Converting your vinyl records and cassettes to digital
What to do with your old vinyl records and cassettes? I know they are tucked away in closets, basements and garages, but there’s still reason to bring them out and enjoy them, what with the resurgence of vinyl records, even digitize them.
Doing your own analog to digital conversion, especially older hard-to-find ones can be rewarding. It’s not rocket science and there are a few simple ways to do so. Once converted they can be synched to iTunes in your private collection or Windows Media Player. Here are some examples of analog to digital converters I have run into and how they work.
-The Ion Duo Deck available at London Drugs in this week’s flyer for $49.99 is small, light and can play 33 RPM and 45 RPM records. It runs on four AA batteries and comes with a wall power plug too which connects to its USB input. It also has RCA red and white connection for hooking up to a better stereo unit to listen to records and tapes. The same USB input also sends the tape or record music to your Mac or PC USB input. It comes EZ Vinyl/Tape Converter software for recording one or multiple tracks (it can be set to automatically record each track as a new track for easier organizing) and lets you input key meta data like artist, track and album title, but no editing other than volume recording level.
Pros: It’s cheap, light, and easy to use and handles both records and tapes. Cons: It has one inferior mono speaker so I wouldn’t count on it being a portable party machine and the stylus pickup provides below average quality music. Recommended for folks who are on a budget and don’t own a cassette or record player anymore.
-The Pyle Vintage Retro Belt Drive Turntable, $99.99, also at London Drugs is much better quality and built sturdier. It has internal rechargeable batteries and two stereo speakers in a neat briefcase. It also plays back 78 RPM records and has a better quality pickup stylus for clear recordings. Its USB out sends music to your PC or Mac and charges the batteries at the same time. It comes with free Audacity software, much better than the Ion Duo above, with a huge editing suite including noise reduction filters from noisy dusty recordings.
Pros: A nice portable, ready for party unit with descent speakers. It too can connect to a stereo player with RCA red and white cables. Cons: Would have been perfect if it had a cassette tape player.

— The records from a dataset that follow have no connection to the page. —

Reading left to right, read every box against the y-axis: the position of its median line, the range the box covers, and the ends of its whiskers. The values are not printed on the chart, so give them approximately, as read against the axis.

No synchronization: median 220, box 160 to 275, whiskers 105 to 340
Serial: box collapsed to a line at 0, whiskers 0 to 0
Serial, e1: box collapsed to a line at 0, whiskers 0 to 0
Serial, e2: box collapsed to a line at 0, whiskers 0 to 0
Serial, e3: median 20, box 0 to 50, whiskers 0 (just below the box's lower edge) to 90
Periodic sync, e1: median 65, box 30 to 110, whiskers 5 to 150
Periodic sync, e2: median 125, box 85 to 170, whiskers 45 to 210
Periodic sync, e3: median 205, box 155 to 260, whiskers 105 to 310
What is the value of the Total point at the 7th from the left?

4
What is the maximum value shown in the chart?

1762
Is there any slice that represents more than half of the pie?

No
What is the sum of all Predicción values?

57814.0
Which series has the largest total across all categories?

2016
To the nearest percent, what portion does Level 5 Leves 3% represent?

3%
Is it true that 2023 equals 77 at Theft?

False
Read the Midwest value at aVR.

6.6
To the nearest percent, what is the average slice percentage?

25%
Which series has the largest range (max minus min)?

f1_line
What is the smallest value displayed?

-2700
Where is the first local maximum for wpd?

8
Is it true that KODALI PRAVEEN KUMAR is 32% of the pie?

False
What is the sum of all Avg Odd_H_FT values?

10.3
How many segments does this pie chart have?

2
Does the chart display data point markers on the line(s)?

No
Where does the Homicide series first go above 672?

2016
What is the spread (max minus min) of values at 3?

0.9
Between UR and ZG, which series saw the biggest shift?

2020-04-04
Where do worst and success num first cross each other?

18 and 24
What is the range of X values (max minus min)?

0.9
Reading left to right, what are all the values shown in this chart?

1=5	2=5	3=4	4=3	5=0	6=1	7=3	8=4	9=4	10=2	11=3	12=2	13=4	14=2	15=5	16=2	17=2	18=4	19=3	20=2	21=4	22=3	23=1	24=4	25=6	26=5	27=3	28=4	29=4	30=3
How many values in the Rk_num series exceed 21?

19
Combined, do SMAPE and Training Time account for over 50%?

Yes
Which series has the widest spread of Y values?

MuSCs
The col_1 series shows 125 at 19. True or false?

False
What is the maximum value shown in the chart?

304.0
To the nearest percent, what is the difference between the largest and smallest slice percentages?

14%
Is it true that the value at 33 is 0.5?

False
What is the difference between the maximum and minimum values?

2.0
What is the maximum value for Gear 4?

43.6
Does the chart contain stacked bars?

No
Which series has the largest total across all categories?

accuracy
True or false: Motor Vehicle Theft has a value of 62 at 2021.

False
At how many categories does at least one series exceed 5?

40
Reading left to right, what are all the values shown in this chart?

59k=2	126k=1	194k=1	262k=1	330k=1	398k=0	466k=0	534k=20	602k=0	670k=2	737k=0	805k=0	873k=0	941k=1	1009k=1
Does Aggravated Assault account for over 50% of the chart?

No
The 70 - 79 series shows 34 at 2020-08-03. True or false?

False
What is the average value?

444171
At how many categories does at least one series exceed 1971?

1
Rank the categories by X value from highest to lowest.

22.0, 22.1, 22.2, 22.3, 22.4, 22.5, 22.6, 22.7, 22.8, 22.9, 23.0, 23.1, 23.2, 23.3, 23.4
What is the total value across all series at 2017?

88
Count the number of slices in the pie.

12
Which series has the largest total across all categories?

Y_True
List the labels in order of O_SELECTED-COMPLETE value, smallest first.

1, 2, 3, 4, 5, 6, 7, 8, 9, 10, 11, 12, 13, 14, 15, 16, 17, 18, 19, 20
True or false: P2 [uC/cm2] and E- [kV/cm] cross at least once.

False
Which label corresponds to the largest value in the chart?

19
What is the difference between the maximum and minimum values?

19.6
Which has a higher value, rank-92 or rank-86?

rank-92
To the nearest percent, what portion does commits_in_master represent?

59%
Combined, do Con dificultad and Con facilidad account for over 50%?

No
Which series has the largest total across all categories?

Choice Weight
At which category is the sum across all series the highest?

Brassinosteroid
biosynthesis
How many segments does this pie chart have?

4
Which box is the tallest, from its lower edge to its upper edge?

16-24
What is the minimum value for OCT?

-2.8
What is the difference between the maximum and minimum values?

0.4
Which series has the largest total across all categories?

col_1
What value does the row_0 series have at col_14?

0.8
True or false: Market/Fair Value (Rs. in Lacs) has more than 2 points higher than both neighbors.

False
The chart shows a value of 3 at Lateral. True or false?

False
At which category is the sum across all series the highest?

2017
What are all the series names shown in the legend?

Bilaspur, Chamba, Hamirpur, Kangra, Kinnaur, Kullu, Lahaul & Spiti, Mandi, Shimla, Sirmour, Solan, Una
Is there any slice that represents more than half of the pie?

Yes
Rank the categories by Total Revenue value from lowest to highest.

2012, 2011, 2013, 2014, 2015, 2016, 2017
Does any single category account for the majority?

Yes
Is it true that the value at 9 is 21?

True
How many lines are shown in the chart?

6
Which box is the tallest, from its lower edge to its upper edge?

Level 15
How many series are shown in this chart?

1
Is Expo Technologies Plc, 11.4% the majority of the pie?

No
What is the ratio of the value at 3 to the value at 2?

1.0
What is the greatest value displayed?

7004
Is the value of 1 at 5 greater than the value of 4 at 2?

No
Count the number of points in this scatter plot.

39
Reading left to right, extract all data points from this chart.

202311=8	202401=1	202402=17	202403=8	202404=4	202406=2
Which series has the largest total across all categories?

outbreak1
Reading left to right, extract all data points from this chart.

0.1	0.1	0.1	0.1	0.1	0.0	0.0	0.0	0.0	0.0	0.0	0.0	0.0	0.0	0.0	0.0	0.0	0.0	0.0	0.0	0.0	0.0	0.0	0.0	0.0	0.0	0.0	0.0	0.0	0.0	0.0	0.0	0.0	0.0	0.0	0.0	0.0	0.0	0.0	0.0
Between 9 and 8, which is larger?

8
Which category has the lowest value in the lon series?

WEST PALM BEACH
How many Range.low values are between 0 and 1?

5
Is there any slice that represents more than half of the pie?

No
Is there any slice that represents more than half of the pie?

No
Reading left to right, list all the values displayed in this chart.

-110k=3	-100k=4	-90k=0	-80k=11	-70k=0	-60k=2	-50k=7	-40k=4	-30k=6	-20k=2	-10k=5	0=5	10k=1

-For the same price as the Pyle, $99.99 the Art USB Phone Plus, at Log & McQuade, is a small box on steroids, clearly the best option if you already have a descent record player or tape deck. It is powered via USB from your Mac or PC computer but has much better electronics for the analog to digital conversion. You can control the volume out from this little box, optical in and out for quality component connection from your HiFi stereo, low filter on off for noise reduction from the get-go, even a ground to ensure no electrical hum. Includes Bias Sound Saver Software with good options.
Pros: Excellent if you have a record, tape or all in one stereo player. It can hand direct connection from a record player with its built-in pre amp. Excellent manual on the included software CD. Cons: Its USB 2.0 an older standard today, but good enough for what it does.
If all this seems too much work, you can always buy many of your old tunes online and look for another home for you analog music collection.